Entries taken from a collection:
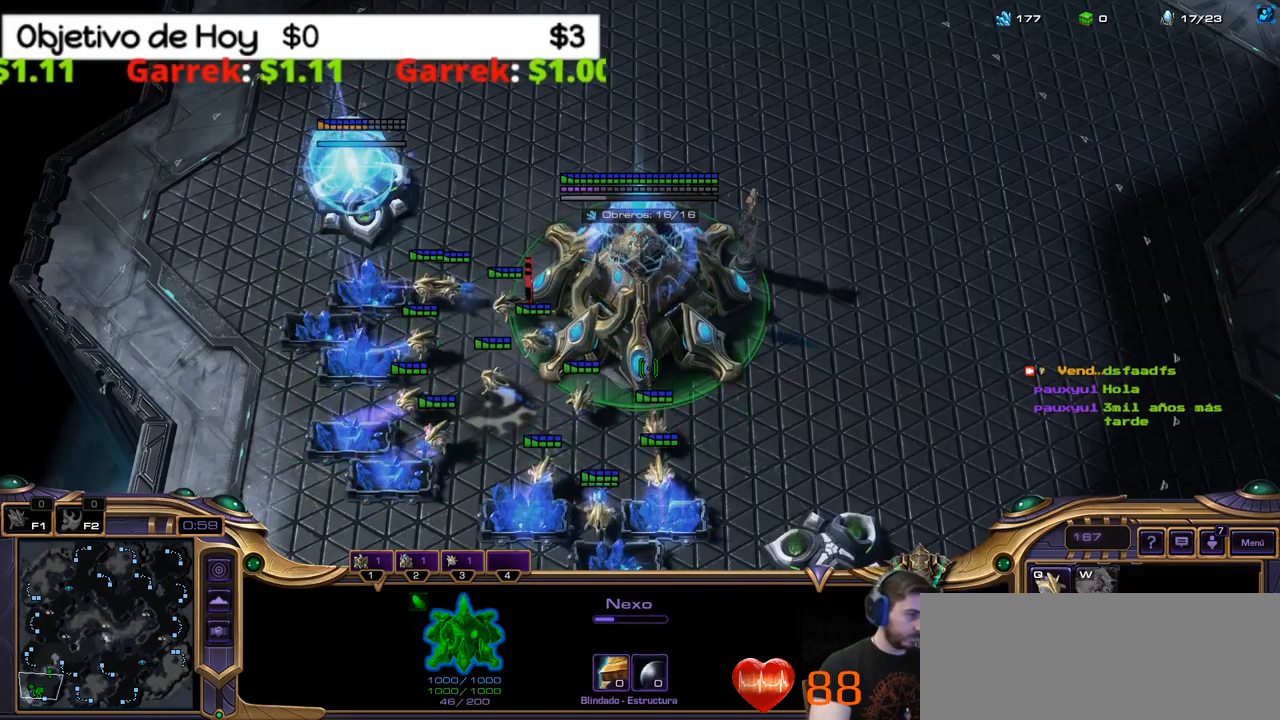
{"keys": ["2"]}
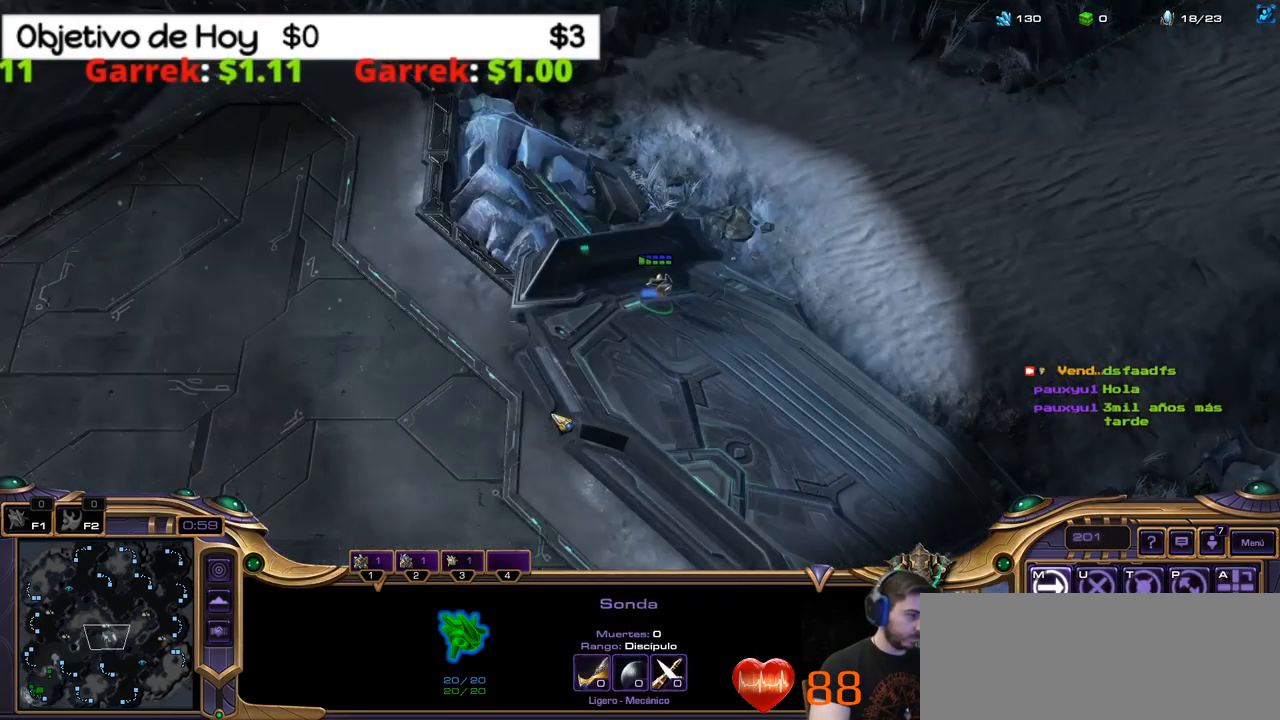
{"keys": [], "events": [[84, "1", "down"], [134, "2", "up"], [167, "1", "up"], [267, "1", "down"], [367, "1", "up"], [417, "1", "down"], [500, "1", "up"]]}
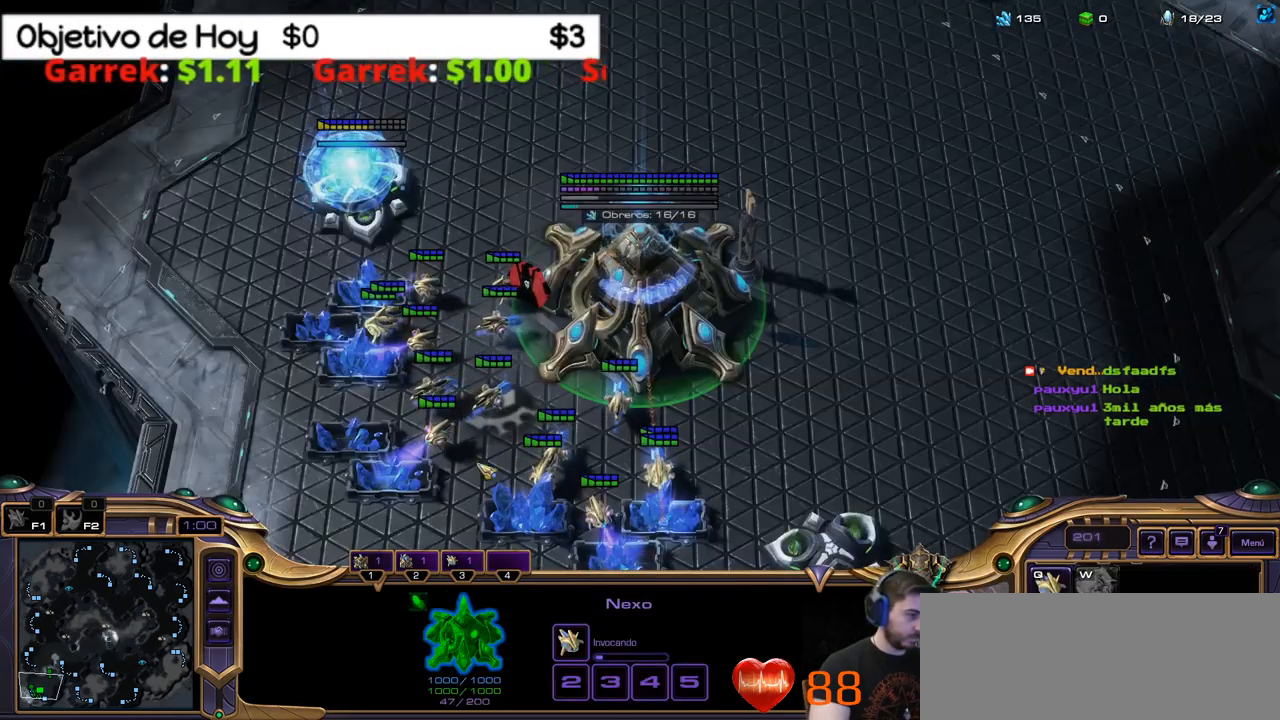
{"keys": [], "events": []}
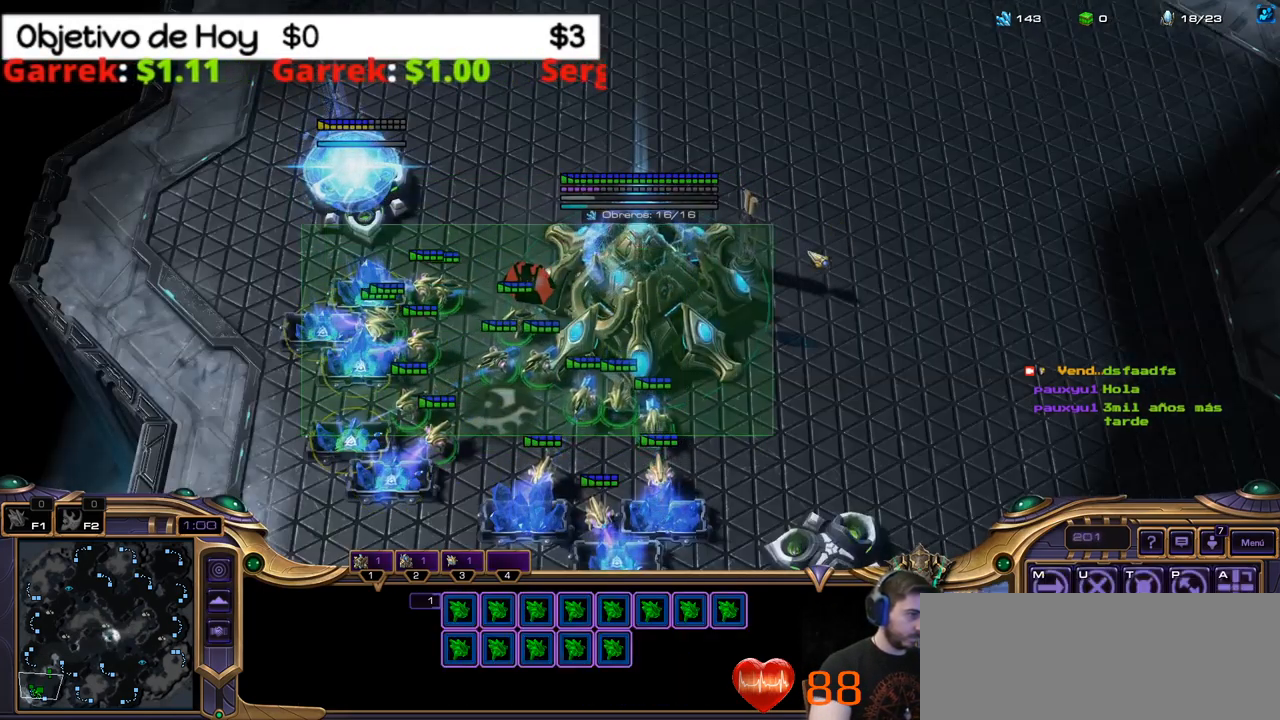
{"keys": [], "events": []}
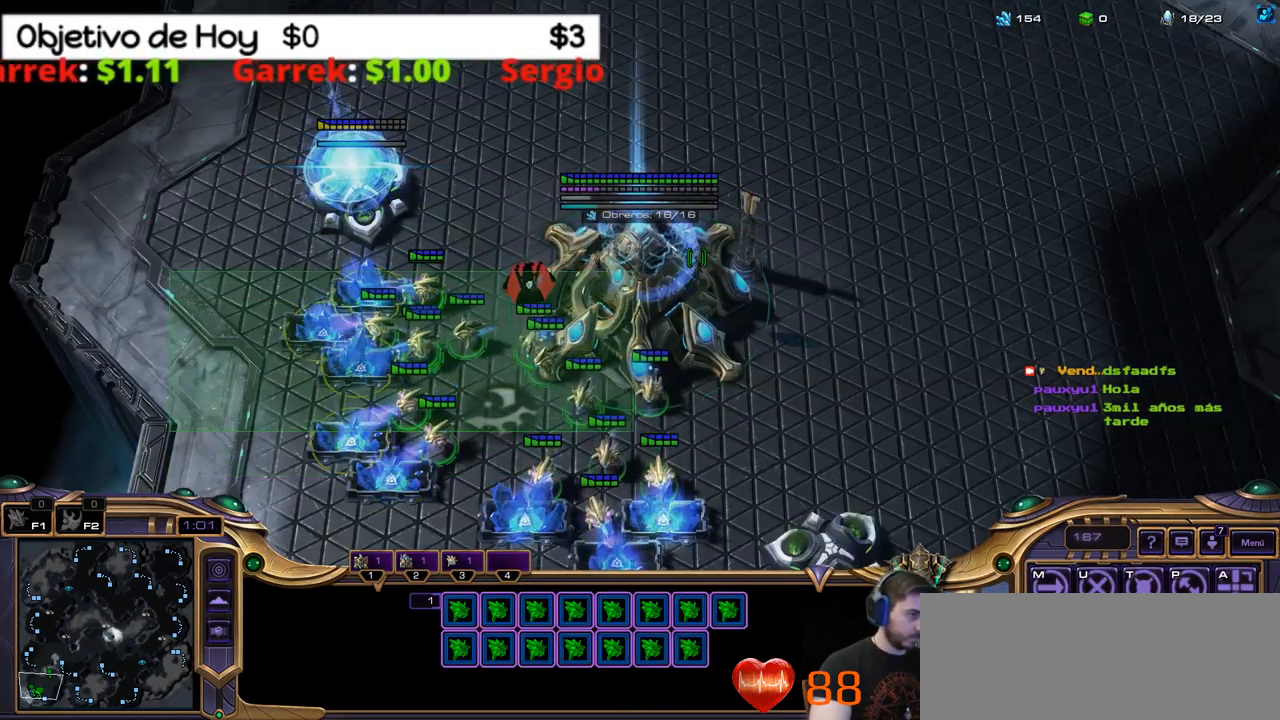
{"keys": [], "events": [[366, "2", "down"], [500, "2", "up"]]}
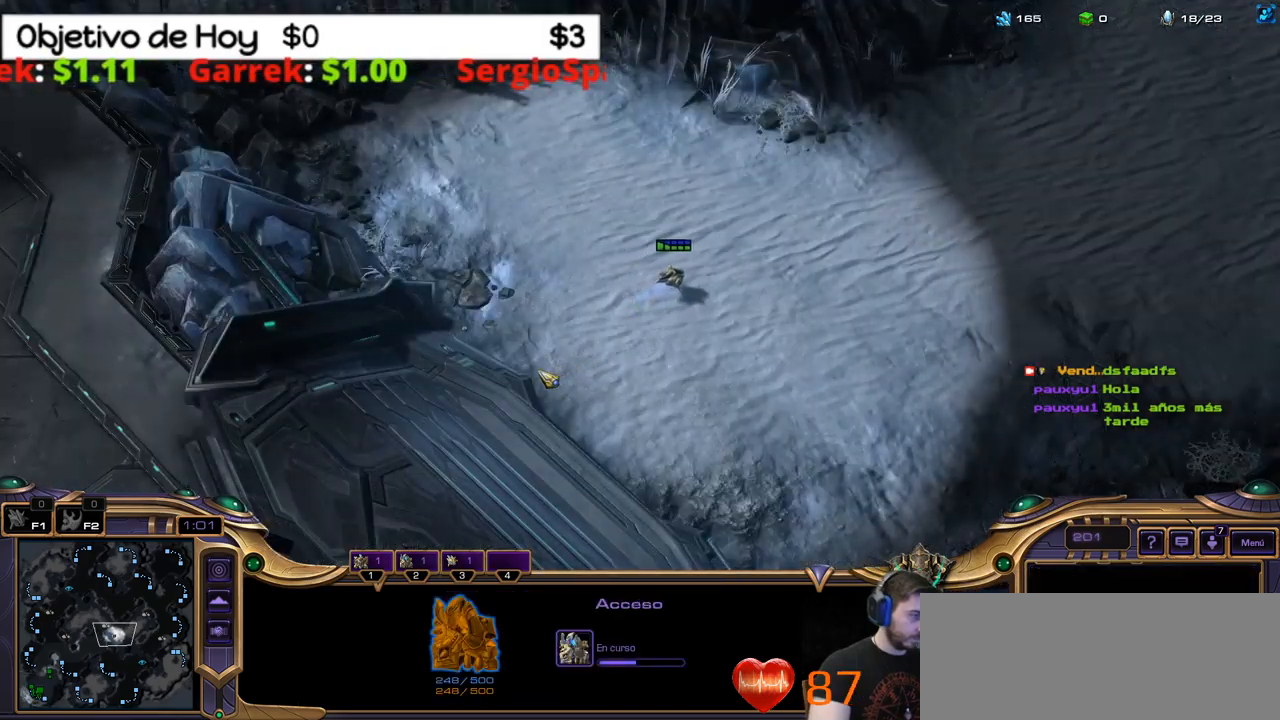
{"keys": [], "events": [[34, "1", "down"], [34, "2", "down"], [84, "2", "up"], [134, "1", "up"], [167, "1", "down"], [367, "1", "up"]]}
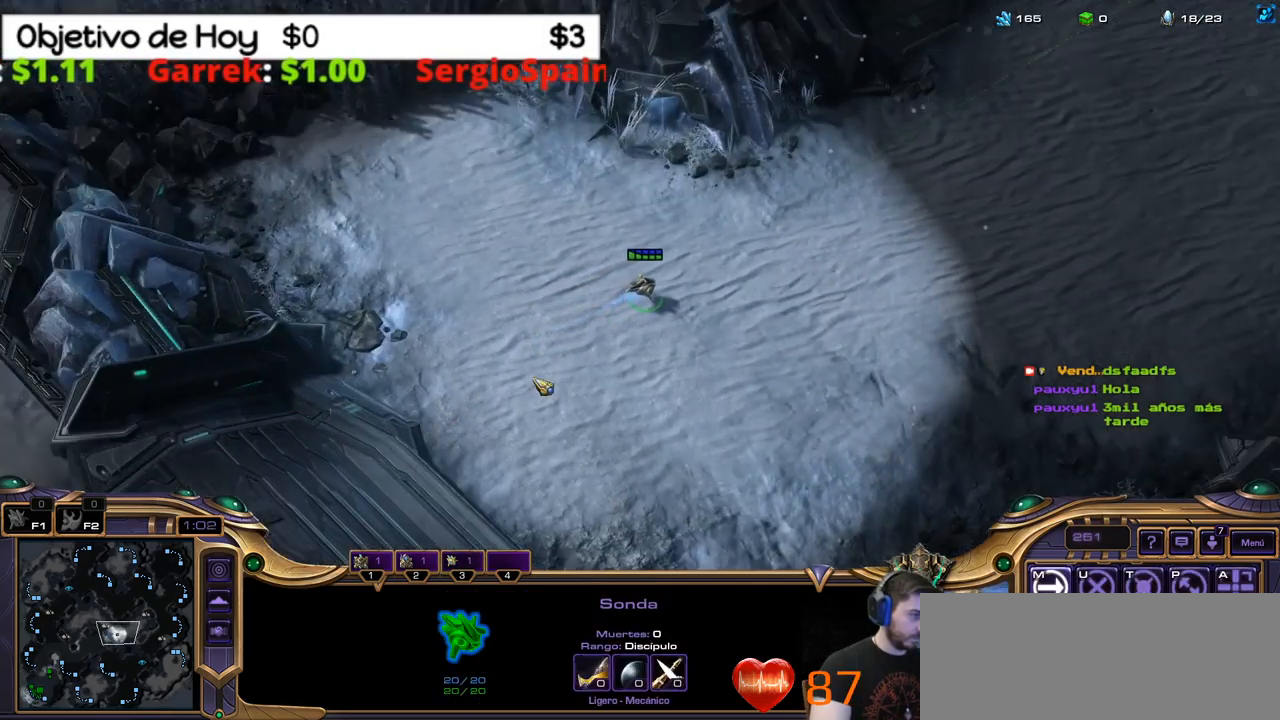
{"keys": [], "events": [[150, "2", "down"], [300, "2", "up"], [350, "1", "down"], [350, "2", "down"], [384, "2", "up"], [434, "1", "up"]]}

ACTIVITY :: All of the data above should be printed again exactly, though none of the pictures belong in the copy.

RESPONSE TO THIS EXERCISE ::
{"keys": ["2"]}
{"keys": [], "events": [[84, "1", "down"], [134, "2", "up"], [167, "1", "up"], [267, "1", "down"], [367, "1", "up"], [417, "1", "down"], [500, "1", "up"]]}
{"keys": [], "events": []}
{"keys": [], "events": []}
{"keys": [], "events": [[366, "2", "down"], [500, "2", "up"]]}
{"keys": [], "events": [[34, "1", "down"], [34, "2", "down"], [84, "2", "up"], [134, "1", "up"], [167, "1", "down"], [367, "1", "up"]]}
{"keys": [], "events": [[150, "2", "down"], [300, "2", "up"], [350, "1", "down"], [350, "2", "down"], [384, "2", "up"], [434, "1", "up"]]}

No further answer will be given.